The OP is right, Sprint 3G speeds are equivalent to AT&T Edge speed, and Sprint 4G speeds are equivalent to AT&T 3G speeds.
If you rely on 3G speeds a lot, you're better off going to AT&T or T-Mobile. Verizon 3G speeds are not that great either.
With Sprint, you cannot use your own experience to project to anybody else. It is just inconsistent. You have people saying Sprint is really slow and other saying Sprint is fine. They are both right, for their areas. Michigan in general is very bad. In my area, at the local mall I get 1.7M/850k. At my home I get 350-550k/250-450k. Roaming on VZ at my home I get 2.2M/950k. This is all with the same phone. So is it really slow? yes, is it reasonably fast? yes.
All that you really care is how it performs for your own situation. If it is slow everywhere you use it, then you should return it. It could take many months before it improves and there are no guarantees. However don't make the assumption the network performs that slow everywhere as there are areas where it works fine.
As to PRL, if you are talking native Sprint, it is highly doubtful it will make any difference. The Sprint native portions of the PRL haven't changed in ages, only the roaming partners.
As to signal strength, it can make a big difference if you have low signal strength when you are testing. I know a coupld of people who upgraded from Evo to Evo Shift and Evo 3d who are getting slower speeds than there Evo due to signal strength as tested with side-by-side comparisons. However, if that is the primary location you use your phone and you can't move around, then it doesn't matter if at the window you can get acceptable speeds. Don't expect the signal strength to improve until they finish their network vision upgrades and even then, there are no guarantees. Go with what you know, rather than what you are promised. Once again, if it doesn't work for you, return it. If it turns out the Epic Touch has poor radio performance, you might want to try out a Photon, which has the best signal performance of any Sprint phone right now. Of course, if that isn't a phone you want, once gain, Sprint doesn't work for you, so get out.
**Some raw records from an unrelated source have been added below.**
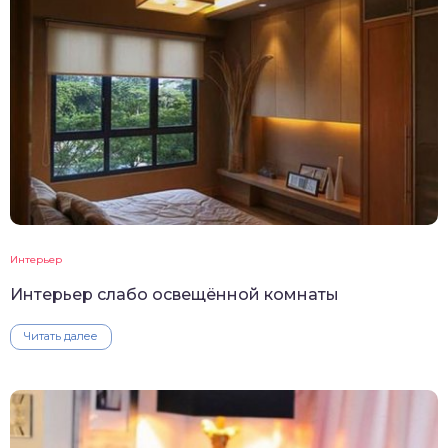
Интерьер
Интерьер слабо освещённой комнаты
Читать далее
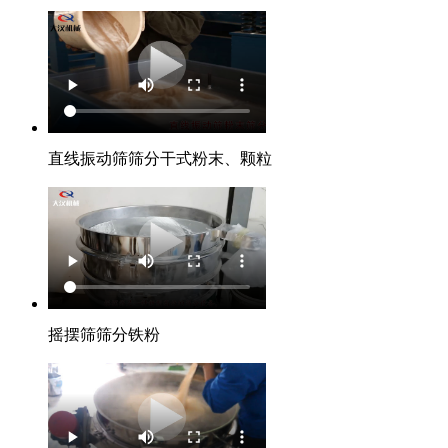
直线振动筛筛分干式粉末、颗粒
摇摆筛筛分铁粉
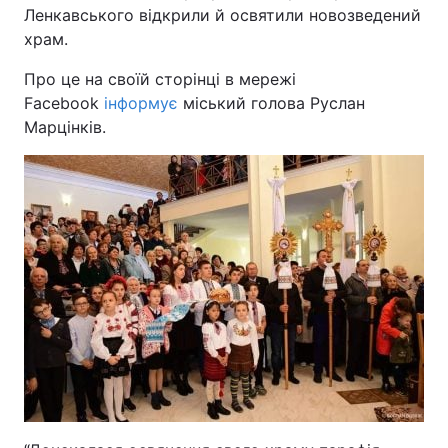
Ленкавського відкрили й освятили новозведений
храм.
Про це на своїй сторінці в мережі
Facebook
інформує
міський голова Руслан
Марцінків.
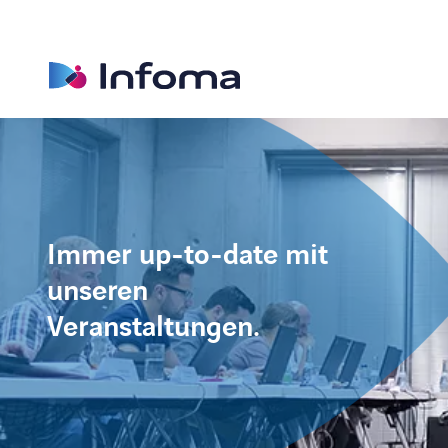
Immer up-to-date mit
unseren
Veranstaltungen.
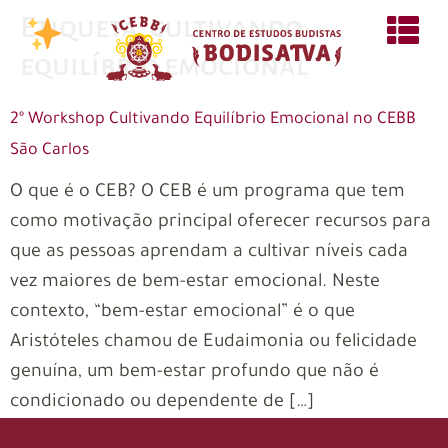
Etiqueta:
cultivando
equilíbrio emocional
2º Workshop Cultivando Equilíbrio Emocional no CEBB
São Carlos
O que é o CEB? O CEB é um programa que tem
como motivação principal oferecer recursos para
que as pessoas aprendam a cultivar níveis cada
vez maiores de bem-estar emocional. Neste
contexto, “bem-estar emocional” é o que
Aristóteles chamou de Eudaimonia ou felicidade
genuína, um bem-estar profundo que não é
condicionado ou dependente de […]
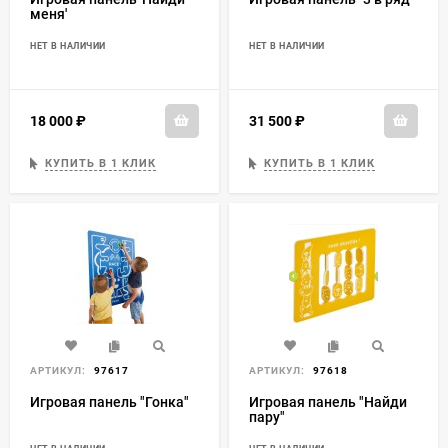
меня'
НЕТ В НАЛИЧИИ
НЕТ В НАЛИЧИИ
18 000
₽
31 500
₽
КУПИТЬ В 1 КЛИК
КУПИТЬ В 1 КЛИК
АРТИКУЛ:
97617
АРТИКУЛ:
97618
Игровая панель "Гонка"
Игровая панель "Найди
пару"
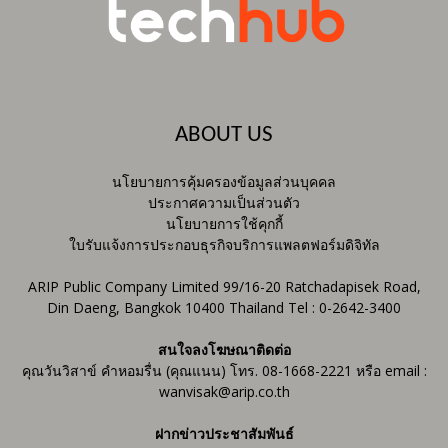
ABOUT US
นโยบายการคุ้มครองข้อมูลส่วนบุคคล
ประกาศความเป็นส่วนตัว
นโยบายการใช้คุกกี้
ใบรับแจ้งการประกอบธุรกิจบริการแพลตฟอร์มดิจิทัล
ARIP Public Company Limited 99/16-20 Ratchadapisek Road,
Din Daeng, Bangkok 10400 Thailand Tel : 0-2642-3400
สนใจลงโฆษณาติดต่อ
คุณวันวิสาข์ คำหอมรื่น (คุณแนน) โทร. 08-1668-2221 หรือ email :
wanvisak@arip.co.th
ฝากข่าวประชาสัมพันธ์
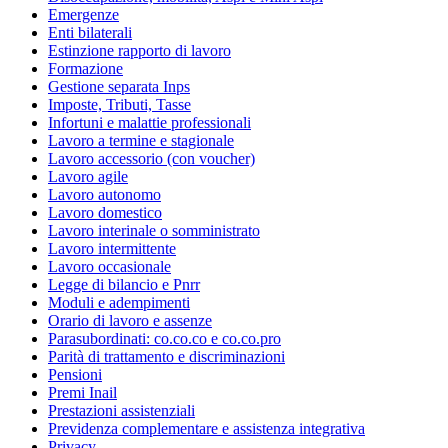
Emergenze
Enti bilaterali
Estinzione rapporto di lavoro
Formazione
Gestione separata Inps
Imposte, Tributi, Tasse
Infortuni e malattie professionali
Lavoro a termine e stagionale
Lavoro accessorio (con voucher)
Lavoro agile
Lavoro autonomo
Lavoro domestico
Lavoro interinale o somministrato
Lavoro intermittente
Lavoro occasionale
Legge di bilancio e Pnrr
Moduli e adempimenti
Orario di lavoro e assenze
Parasubordinati: co.co.co e co.co.pro
Parità di trattamento e discriminazioni
Pensioni
Premi Inail
Prestazioni assistenziali
Previdenza complementare e assistenza integrativa
Privacy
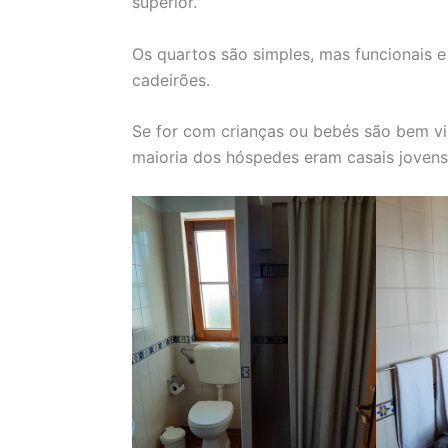
superior.
Os quartos são simples, mas funcionais e
cadeirões.
Se for com crianças ou bebés são bem vin
maioria dos hóspedes eram casais jovens,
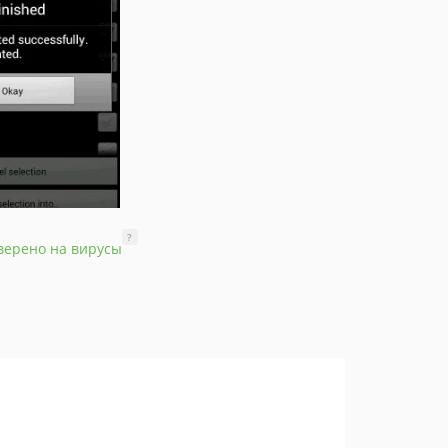
?
верено на вирусы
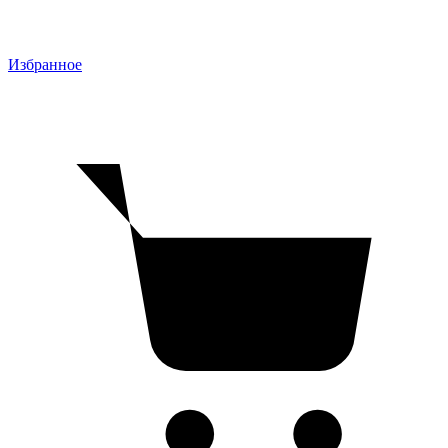
Избранное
As to 4g, people were getting 6-12Mbps when it was first released, but now that more people are using it, it is often down to 2-5Mbps. There is always the potential for this to happen to any carrier as more people use the network and the backhaul is exhausted. WiMax is clearly capable of handling faster speeds so the bottleneck is somewhere else. Again, if you have slow speeds in your area making it unusable, return and get out.
Sprint changed their return policy from 30 days to 14 days starting with purchases 9/16/2011 so if you want to return it, do it soon, don't dither around trying to give them a chance.
Having said all that, there are many areas that Sprint works ok. so it doesn't help trying to convince those folks that Sprint is unusable. It just isn't true for them even though it might be true for you.